##### COLLECTED MATERIAL #####
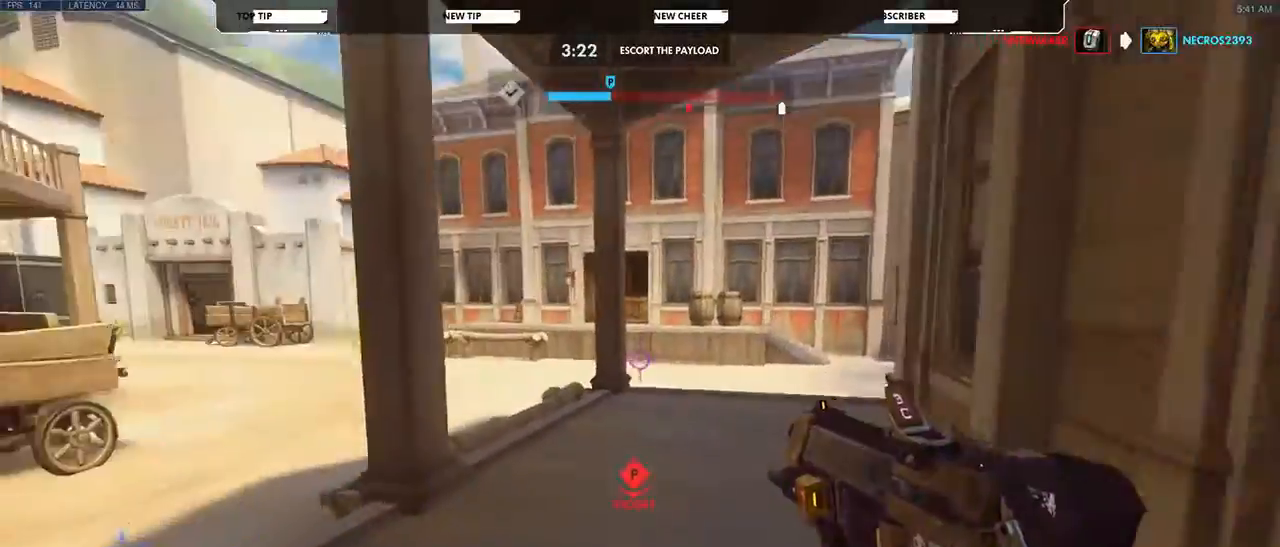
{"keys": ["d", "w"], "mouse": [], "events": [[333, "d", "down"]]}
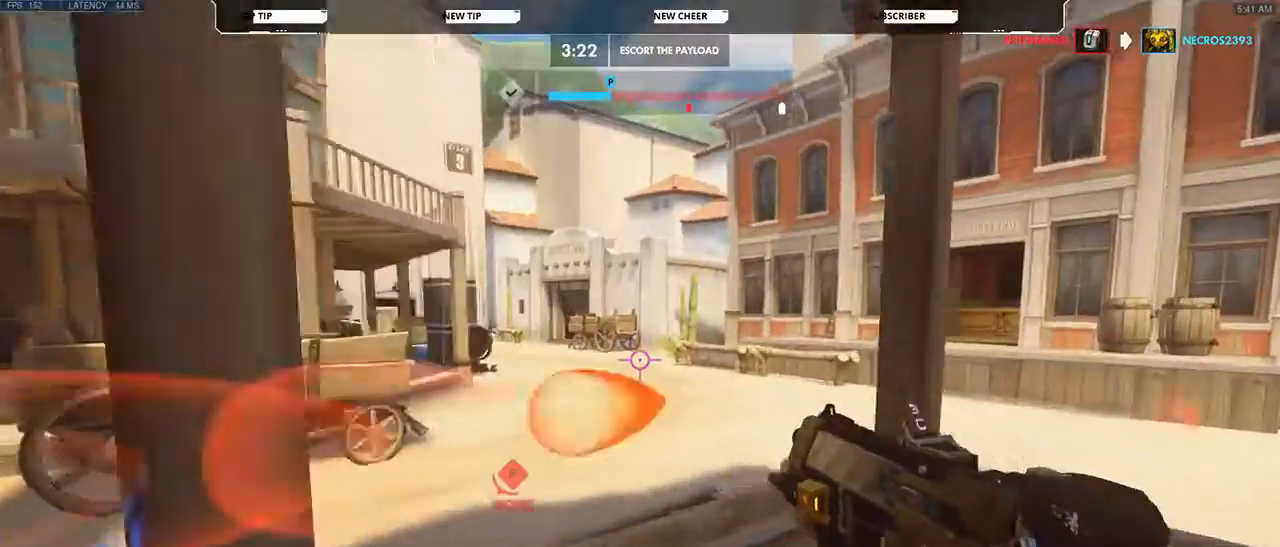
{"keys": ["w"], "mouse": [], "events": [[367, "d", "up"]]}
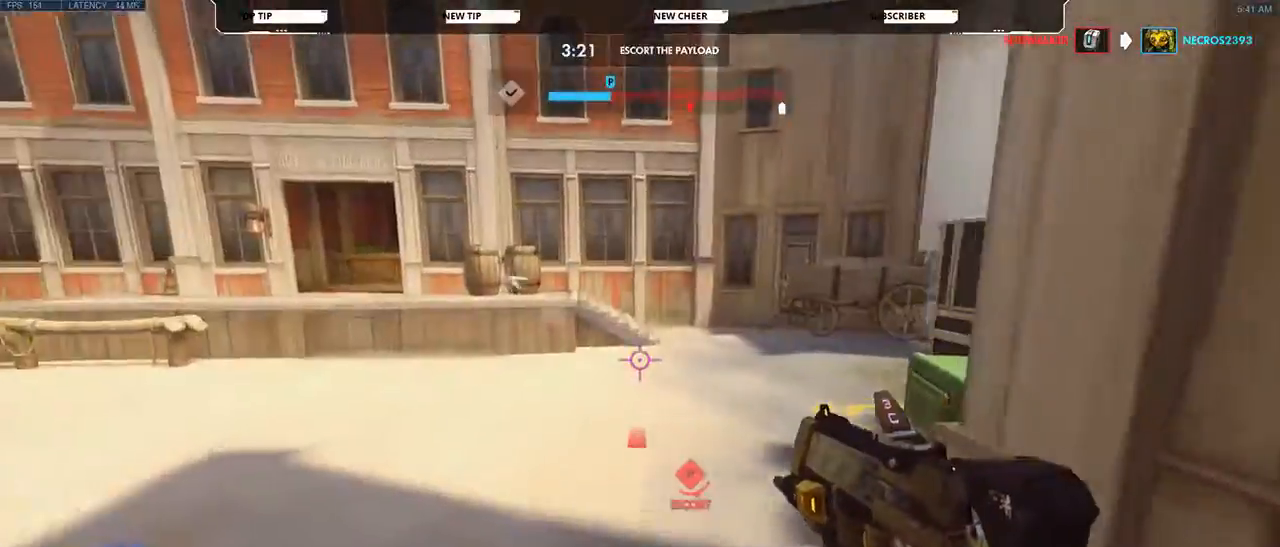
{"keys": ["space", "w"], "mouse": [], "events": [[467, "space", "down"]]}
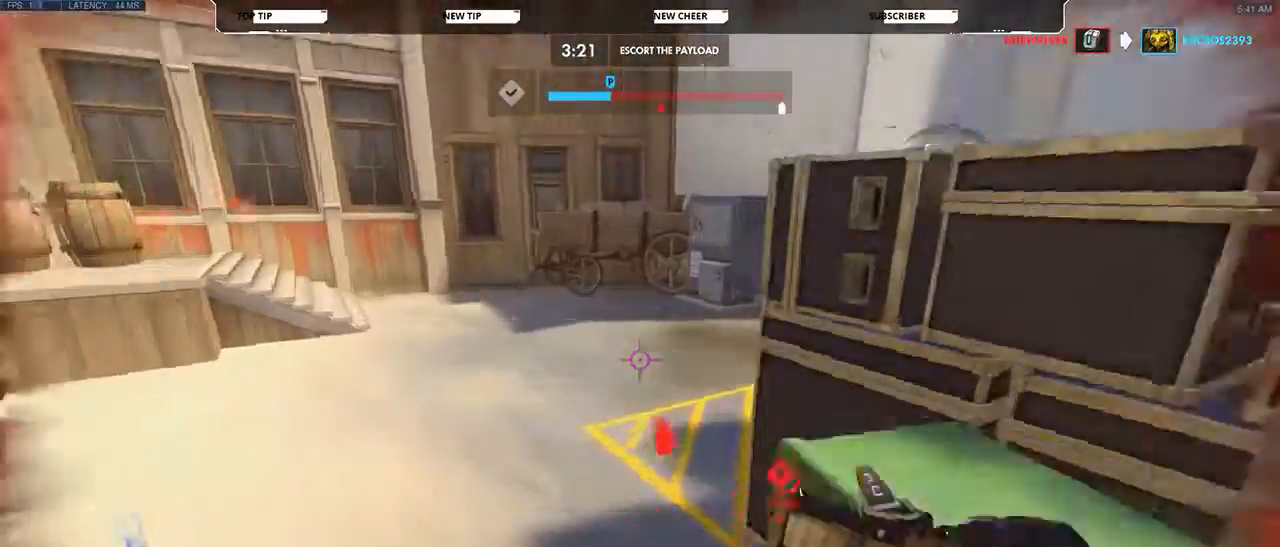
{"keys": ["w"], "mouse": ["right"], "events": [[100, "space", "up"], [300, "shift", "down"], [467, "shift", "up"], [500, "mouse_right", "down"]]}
#####
## WHAT THE TASK REQUIRES
The preceding listing must be repeated exactly, with all images dropped.

## TASK SOLUTION
{"keys": ["d", "w"], "mouse": [], "events": [[333, "d", "down"]]}
{"keys": ["w"], "mouse": [], "events": [[367, "d", "up"]]}
{"keys": ["space", "w"], "mouse": [], "events": [[467, "space", "down"]]}
{"keys": ["w"], "mouse": ["right"], "events": [[100, "space", "up"], [300, "shift", "down"], [467, "shift", "up"], [500, "mouse_right", "down"]]}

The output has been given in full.